To offset the indignities of treatment, an acquaintance with stomach cancer goes weekly for what is known as healing touch. During this supplementary therapy, she finds herself soothed by a practitioner’s hands hovering over parts of her body or sweeping across its contours. It might not benefit me since you are probably not supposed to be chatty during such sessions.

The nurses whom I recurrently see expect me to be curious about their holiday vacations. Has Becky picked out a dress for the wedding that motivated her weight loss? How many boxes of Girl Scout cookies have Alesha’s daughters sold? I poke and pry with tactful talking, trusting they will reply with tactful touching. If after de-accessing the port implanted in my chest, Becky removes her gloves to pat my back, if Alesha gives me a hug before she schedules the next CT scan, I am heartened by the fleeting skin-on-skin contact that assures me of our mutual humanity. We share “a little of that human touch,” as Bruce Springsteen puts it.

[Read more about the importance of medical touch.]

In his brilliant sequence of poems, “Duino Elegies,” Rainer Maria Rilke considers “the caution of human gestures” carved on ancient gravestones: the hands of one figure lying weightlessly on the shoulders of another. The poet realizes that “the gods press harder against us. But that is the affair of the gods.” The wisdom of human beings consists in knowing “This is ours, to touch one another this lightly.”

When I was at my lowest — hairless, emaciated, enervated — and we were all convinced that I was dying, my first oncologist, Dr. Daniela Matei, plunked herself down on the floor next to me. I was sitting in one of those bulky recliners in an infusion room, attached to an IV. She gently rested her palms on my knees. Only years later did Dr. Matei send me an image of doctoring that speaks to the emotions that must have impelled her back then: Goya’s stunning “Self-Portrait With Dr. Arrieta.”

At the bottom of this rendition of an intimate couple — the attentive physician cradling the enfeebled patient — against an ominous background, the inscription serves as a dedication. “Goya, in gratitude to his friend Arrieta: for the compassion and care with which he saved his life during the acute and dangerous illness he suffered toward the end of 1819 at 73 years of age.” Infirm Goya plucks the bedcovers, but the arms of the doctor steady him in an embrace that evokes a Pietà for some viewers.

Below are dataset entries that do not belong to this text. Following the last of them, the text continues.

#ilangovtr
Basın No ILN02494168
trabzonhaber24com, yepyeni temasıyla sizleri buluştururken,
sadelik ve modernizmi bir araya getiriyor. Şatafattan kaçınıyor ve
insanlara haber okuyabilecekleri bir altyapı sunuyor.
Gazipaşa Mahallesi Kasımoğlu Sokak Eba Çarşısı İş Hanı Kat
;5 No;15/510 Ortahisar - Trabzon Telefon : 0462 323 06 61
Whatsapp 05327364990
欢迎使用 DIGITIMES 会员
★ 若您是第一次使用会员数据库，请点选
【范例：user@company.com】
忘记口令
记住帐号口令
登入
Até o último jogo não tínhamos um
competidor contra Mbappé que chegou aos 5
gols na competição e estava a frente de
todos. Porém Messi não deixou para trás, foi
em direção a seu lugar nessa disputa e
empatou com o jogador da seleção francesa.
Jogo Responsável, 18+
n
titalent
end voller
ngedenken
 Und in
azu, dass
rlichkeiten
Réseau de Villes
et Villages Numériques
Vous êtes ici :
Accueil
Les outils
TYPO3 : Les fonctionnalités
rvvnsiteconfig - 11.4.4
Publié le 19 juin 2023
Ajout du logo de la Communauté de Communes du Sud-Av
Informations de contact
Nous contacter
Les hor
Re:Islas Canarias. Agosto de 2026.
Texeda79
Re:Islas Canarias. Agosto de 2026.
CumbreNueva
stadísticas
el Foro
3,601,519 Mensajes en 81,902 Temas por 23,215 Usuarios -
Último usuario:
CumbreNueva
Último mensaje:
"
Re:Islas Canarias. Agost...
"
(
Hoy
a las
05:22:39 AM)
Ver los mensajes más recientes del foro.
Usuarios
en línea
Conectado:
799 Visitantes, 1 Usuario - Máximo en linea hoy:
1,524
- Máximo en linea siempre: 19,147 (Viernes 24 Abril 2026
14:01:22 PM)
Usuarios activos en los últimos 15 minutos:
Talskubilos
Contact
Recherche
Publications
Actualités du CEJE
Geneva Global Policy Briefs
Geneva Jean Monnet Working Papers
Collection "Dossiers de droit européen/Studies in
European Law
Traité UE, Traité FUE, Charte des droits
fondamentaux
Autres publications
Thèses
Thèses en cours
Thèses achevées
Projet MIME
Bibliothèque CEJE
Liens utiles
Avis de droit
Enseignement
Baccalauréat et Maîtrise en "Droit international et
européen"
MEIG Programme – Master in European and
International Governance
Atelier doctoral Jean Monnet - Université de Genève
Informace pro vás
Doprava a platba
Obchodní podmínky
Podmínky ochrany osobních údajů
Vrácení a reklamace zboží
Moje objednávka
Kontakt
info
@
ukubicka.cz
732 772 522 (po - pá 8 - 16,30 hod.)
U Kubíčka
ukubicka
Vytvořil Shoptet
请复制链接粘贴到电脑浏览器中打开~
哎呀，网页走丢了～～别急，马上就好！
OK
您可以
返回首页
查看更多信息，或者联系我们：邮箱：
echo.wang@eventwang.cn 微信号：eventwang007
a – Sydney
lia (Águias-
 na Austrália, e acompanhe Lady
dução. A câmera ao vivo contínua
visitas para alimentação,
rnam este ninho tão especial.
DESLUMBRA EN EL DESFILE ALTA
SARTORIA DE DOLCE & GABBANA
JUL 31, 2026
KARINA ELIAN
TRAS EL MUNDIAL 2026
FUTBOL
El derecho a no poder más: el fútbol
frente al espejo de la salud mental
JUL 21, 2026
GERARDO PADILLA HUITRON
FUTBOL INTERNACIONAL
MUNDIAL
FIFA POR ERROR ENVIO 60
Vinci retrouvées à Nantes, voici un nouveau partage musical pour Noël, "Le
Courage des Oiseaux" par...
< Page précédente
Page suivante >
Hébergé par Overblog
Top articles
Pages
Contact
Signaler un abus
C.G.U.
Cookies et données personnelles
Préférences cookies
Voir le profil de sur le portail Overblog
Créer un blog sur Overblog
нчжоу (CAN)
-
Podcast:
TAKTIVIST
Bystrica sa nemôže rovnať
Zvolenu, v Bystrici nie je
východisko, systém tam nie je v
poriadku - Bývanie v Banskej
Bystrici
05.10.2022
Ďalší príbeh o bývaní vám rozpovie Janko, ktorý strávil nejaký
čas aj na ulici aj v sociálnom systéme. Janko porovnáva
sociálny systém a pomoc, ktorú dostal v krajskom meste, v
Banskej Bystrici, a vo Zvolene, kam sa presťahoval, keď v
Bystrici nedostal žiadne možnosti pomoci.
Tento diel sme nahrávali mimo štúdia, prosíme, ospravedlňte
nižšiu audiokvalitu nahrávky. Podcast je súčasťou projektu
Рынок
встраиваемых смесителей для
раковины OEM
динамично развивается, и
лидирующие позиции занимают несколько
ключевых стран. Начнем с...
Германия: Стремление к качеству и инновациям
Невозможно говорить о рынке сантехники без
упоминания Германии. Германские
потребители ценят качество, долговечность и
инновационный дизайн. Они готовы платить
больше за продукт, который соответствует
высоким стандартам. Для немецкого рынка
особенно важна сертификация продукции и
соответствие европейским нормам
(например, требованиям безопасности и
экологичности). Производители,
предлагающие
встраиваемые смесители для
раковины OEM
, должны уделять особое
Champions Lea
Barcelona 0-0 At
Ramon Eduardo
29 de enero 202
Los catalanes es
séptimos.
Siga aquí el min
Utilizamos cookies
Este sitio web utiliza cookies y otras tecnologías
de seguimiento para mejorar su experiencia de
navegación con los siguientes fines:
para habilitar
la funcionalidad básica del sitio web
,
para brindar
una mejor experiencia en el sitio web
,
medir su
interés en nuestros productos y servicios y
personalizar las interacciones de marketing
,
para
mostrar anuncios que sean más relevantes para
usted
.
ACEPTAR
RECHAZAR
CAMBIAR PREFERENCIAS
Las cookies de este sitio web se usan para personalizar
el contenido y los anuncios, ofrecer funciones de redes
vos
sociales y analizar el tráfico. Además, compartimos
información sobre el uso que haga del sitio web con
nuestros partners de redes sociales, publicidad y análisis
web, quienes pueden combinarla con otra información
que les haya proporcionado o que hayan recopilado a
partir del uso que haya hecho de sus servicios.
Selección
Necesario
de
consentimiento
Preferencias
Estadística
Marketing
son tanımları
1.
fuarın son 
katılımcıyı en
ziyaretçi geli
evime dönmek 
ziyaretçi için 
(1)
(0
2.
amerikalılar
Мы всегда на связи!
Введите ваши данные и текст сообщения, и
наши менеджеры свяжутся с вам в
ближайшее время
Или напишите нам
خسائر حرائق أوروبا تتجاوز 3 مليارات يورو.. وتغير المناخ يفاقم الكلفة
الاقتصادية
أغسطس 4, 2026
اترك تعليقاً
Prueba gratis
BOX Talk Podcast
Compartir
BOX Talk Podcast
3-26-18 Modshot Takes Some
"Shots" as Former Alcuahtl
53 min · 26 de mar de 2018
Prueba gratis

The poignancy of the picture is filtered through hopefulness, for Goya’s mastery conveys the realization that after its scene became a memory, the painter brushed the colors on his canvas with firm strokes. Confident in his craft, he surely realized, as I do too, that distinctive forms of artistry are needed to assure ailing patients of our being in good hands.

Susan Gubar, who has been dealing with ovarian cancer since 2008, is distinguished emerita professor of English at Indiana University. Her latest book is “Late-Life Love.”

This article was published by The New York Times.